When working on molecular presentations, particularly those involving systems like membranes, surfaces, or long assemblies (e.g., DNA or polymer chains), it’s often essential to maintain a consistent perspective while shifting the viewpoint across the structure. A common challenge arises: how do you smoothly slide the camera along the system without rotating or tilting the view?
This is where the Truck camera animation in SAMSON becomes very helpful. Rather than orbiting around your molecular system or zooming in/out, the Truck camera lets you create a horizontal panning motion. It’s particularly useful when you need to compare different parts of a system while maintaining the same view direction, making subtle structural differences easier to visualize.
What is Truck Camera Animation?
The Truck camera animation moves both the camera position and target point in parallel, in a horizontal direction within the camera’s reference frame. This means the view remains stable while the visible portion of the scene shifts sideways — much like moving a camera on a dolly in a film set.
Here’s what makes this movement unique:
- It preserves the orientation of the view.
- Both target and camera move together horizontally.
- Very handy for large, planar or linear molecular systems.

How to Apply It
To insert this animation effect:
- Choose the start frame in the Animator’s Track view, and orient your view to the desired starting position.
- In the Animation panel, double-click the Truck camera effect.
- The current camera position and target are saved as the start keyframe. SAMSON then automatically shifts both horizontally for the end frame.
- Adjust the final keyframe and duration as needed.

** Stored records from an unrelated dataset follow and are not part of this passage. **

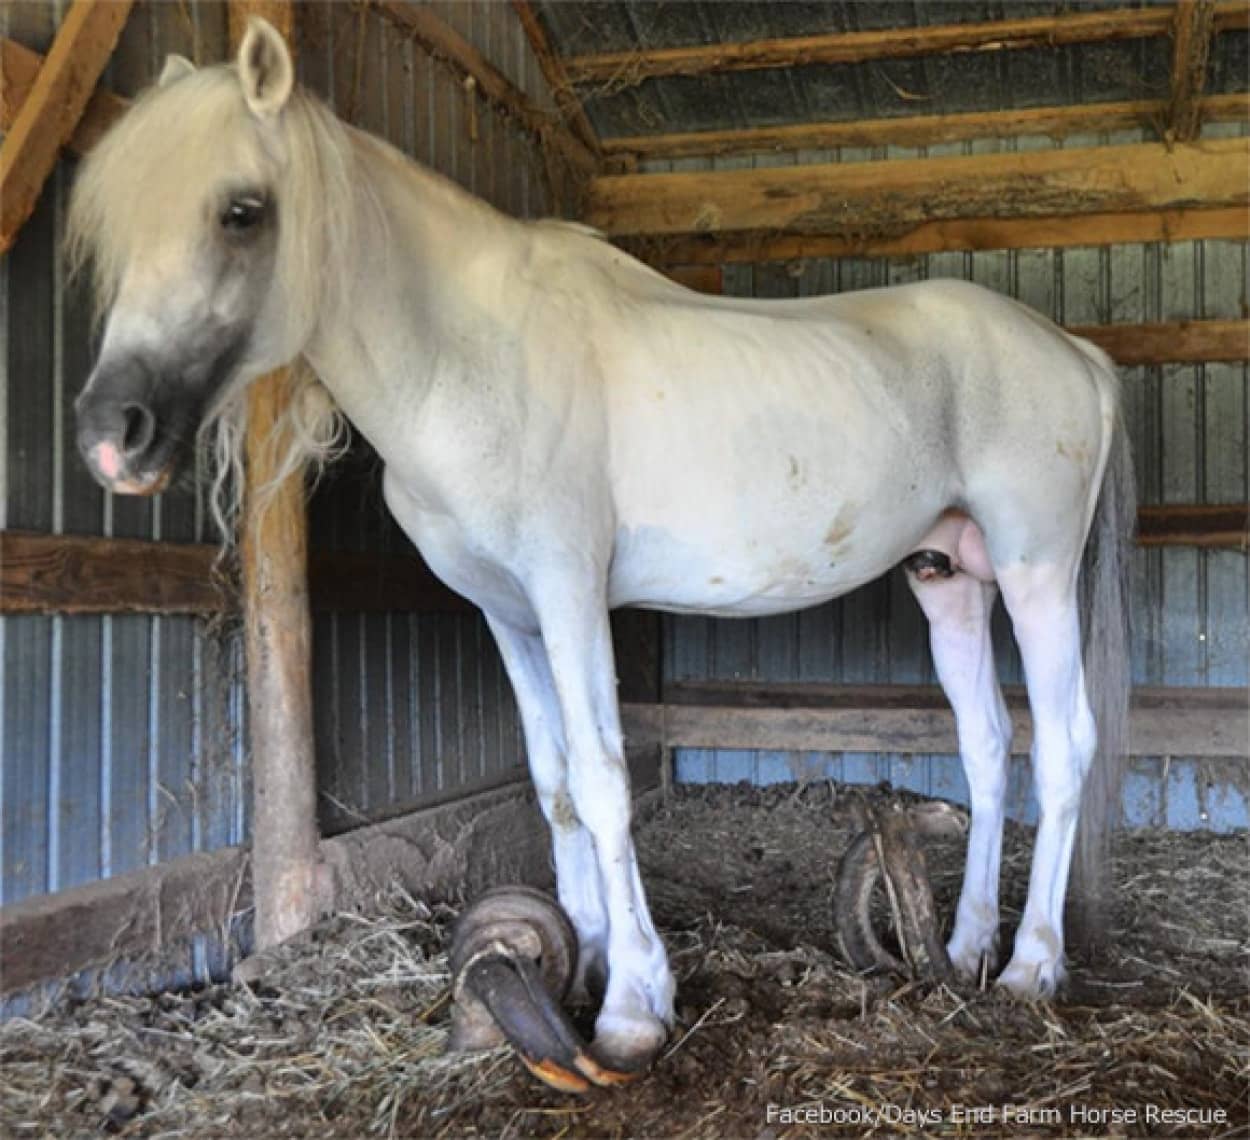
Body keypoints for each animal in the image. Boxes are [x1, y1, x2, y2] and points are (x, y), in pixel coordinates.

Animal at [73, 20, 1140, 1080]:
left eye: (241, 212)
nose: (112, 434)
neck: (471, 359)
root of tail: (1074, 354)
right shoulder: (508, 615)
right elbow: (554, 790)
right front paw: (574, 965)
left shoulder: (569, 595)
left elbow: (601, 778)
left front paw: (633, 1006)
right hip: (951, 581)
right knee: (989, 746)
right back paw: (963, 949)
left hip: (1037, 577)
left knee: (1065, 746)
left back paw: (1031, 967)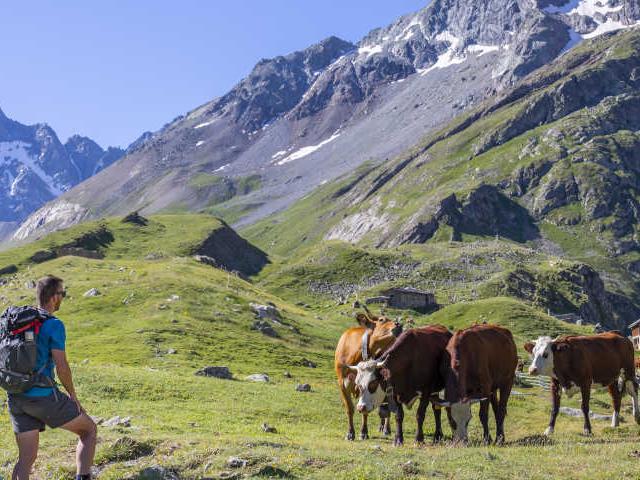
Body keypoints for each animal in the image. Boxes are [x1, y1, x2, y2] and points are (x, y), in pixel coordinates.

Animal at [336, 310, 400, 440]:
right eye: (381, 320)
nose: (398, 324)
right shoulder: (342, 384)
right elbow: (350, 408)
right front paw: (350, 433)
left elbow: (366, 410)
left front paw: (363, 432)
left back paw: (386, 428)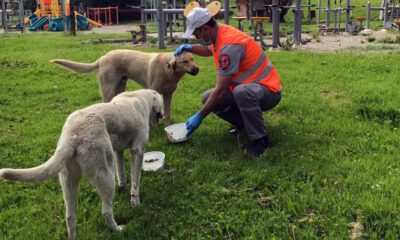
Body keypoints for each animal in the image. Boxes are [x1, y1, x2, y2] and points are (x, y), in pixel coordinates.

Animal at [0, 89, 164, 239]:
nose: (161, 117)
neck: (141, 96)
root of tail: (72, 134)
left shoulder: (118, 151)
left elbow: (121, 171)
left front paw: (123, 185)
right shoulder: (138, 151)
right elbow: (136, 182)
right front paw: (135, 203)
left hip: (68, 181)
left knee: (69, 217)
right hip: (105, 175)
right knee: (106, 211)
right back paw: (117, 229)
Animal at [51, 49, 198, 124]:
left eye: (192, 59)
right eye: (184, 61)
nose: (197, 69)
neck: (168, 70)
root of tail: (102, 58)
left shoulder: (168, 94)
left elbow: (167, 113)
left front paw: (167, 126)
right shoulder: (153, 92)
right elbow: (154, 116)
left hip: (120, 86)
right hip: (108, 89)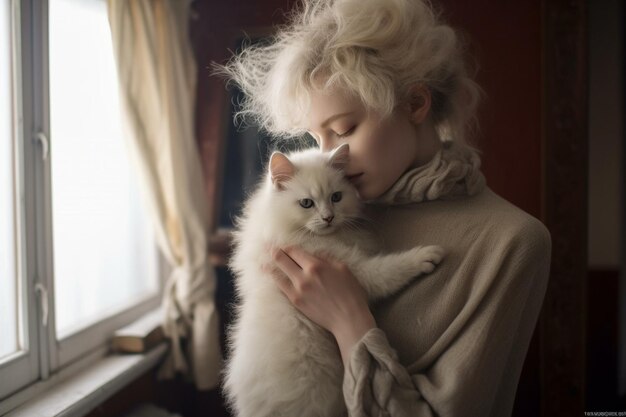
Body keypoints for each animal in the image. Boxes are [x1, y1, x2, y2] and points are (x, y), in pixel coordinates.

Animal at [222, 144, 442, 416]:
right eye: (307, 203)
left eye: (336, 197)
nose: (328, 217)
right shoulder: (359, 272)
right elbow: (390, 269)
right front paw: (426, 256)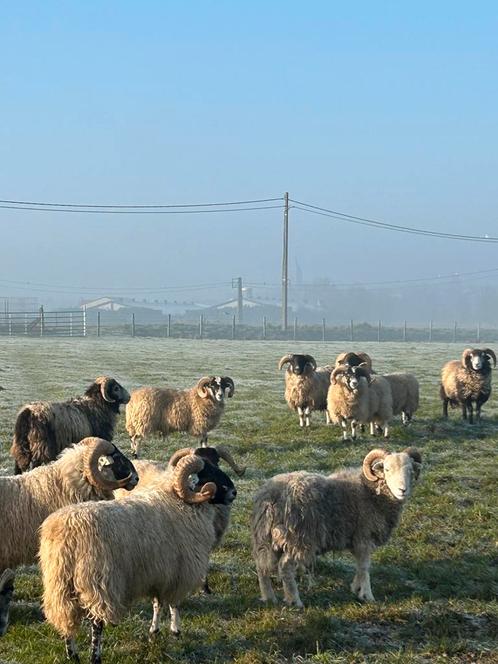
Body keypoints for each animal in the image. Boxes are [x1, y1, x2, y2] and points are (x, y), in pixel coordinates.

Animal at [40, 448, 238, 660]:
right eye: (207, 473)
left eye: (216, 464)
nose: (233, 492)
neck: (180, 501)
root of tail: (67, 534)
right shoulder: (178, 570)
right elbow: (174, 603)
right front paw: (175, 631)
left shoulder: (159, 572)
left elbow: (157, 602)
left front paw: (154, 632)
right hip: (99, 583)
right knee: (97, 625)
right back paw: (95, 656)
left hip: (59, 586)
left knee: (66, 620)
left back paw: (73, 655)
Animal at [253, 446, 420, 608]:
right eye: (387, 469)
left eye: (410, 471)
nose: (402, 490)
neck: (371, 492)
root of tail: (271, 498)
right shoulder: (364, 537)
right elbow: (365, 567)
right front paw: (367, 596)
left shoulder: (356, 541)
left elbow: (359, 566)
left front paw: (356, 588)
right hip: (298, 539)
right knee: (285, 567)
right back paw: (294, 601)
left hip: (266, 538)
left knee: (262, 566)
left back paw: (268, 597)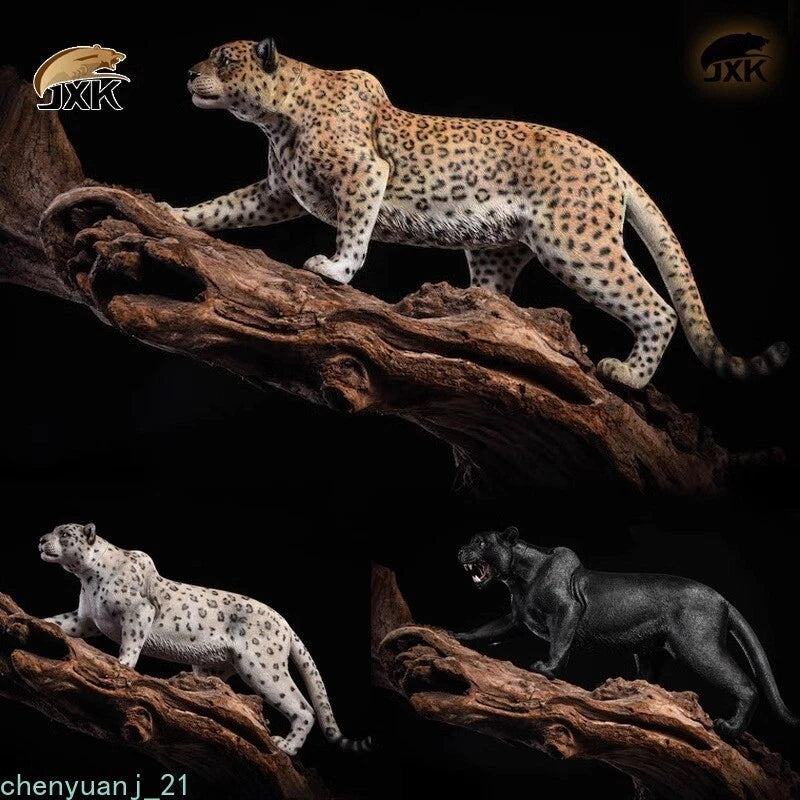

You can always move the start and end frames or customize easing curves to change the pacing of the animation.
Customizing the Animation
The Truck camera animation is typically applied to the active camera. If needed, you can inspect the animation and disable this setting to apply it to a specific camera object instead.
There’s also an important option to consider: Keep camera upwards. If enabled, the animation uses the scene’s grid to determine what counts as “horizontal.” This is useful when working with systems where spatial orientation is vital — for instance, avoiding unintentional tilts when viewing a cell membrane from the top.
Adjusting Target and Position
You can fine-tune how the camera moves by manually adjusting the target point and position at each keyframe. However, note that the Truck camera has some constraints to keep the animation horizontal. To learn more about this, check the section Adjusting camera positions in the SAMSON documentation.

When to Use It
This animation type is especially valuable for creating walkthroughs and comparative visualizations of:
- Surface-based molecular systems or layers
- Membrane proteins and lipid bilayers
- Crystal planes or slab models
- Nanowires or nanotubes viewed along their axis
If you’re preparing presentations for colleagues, students, or publications, this kind of stable, linear movement can help viewers stay oriented while exploring extended models.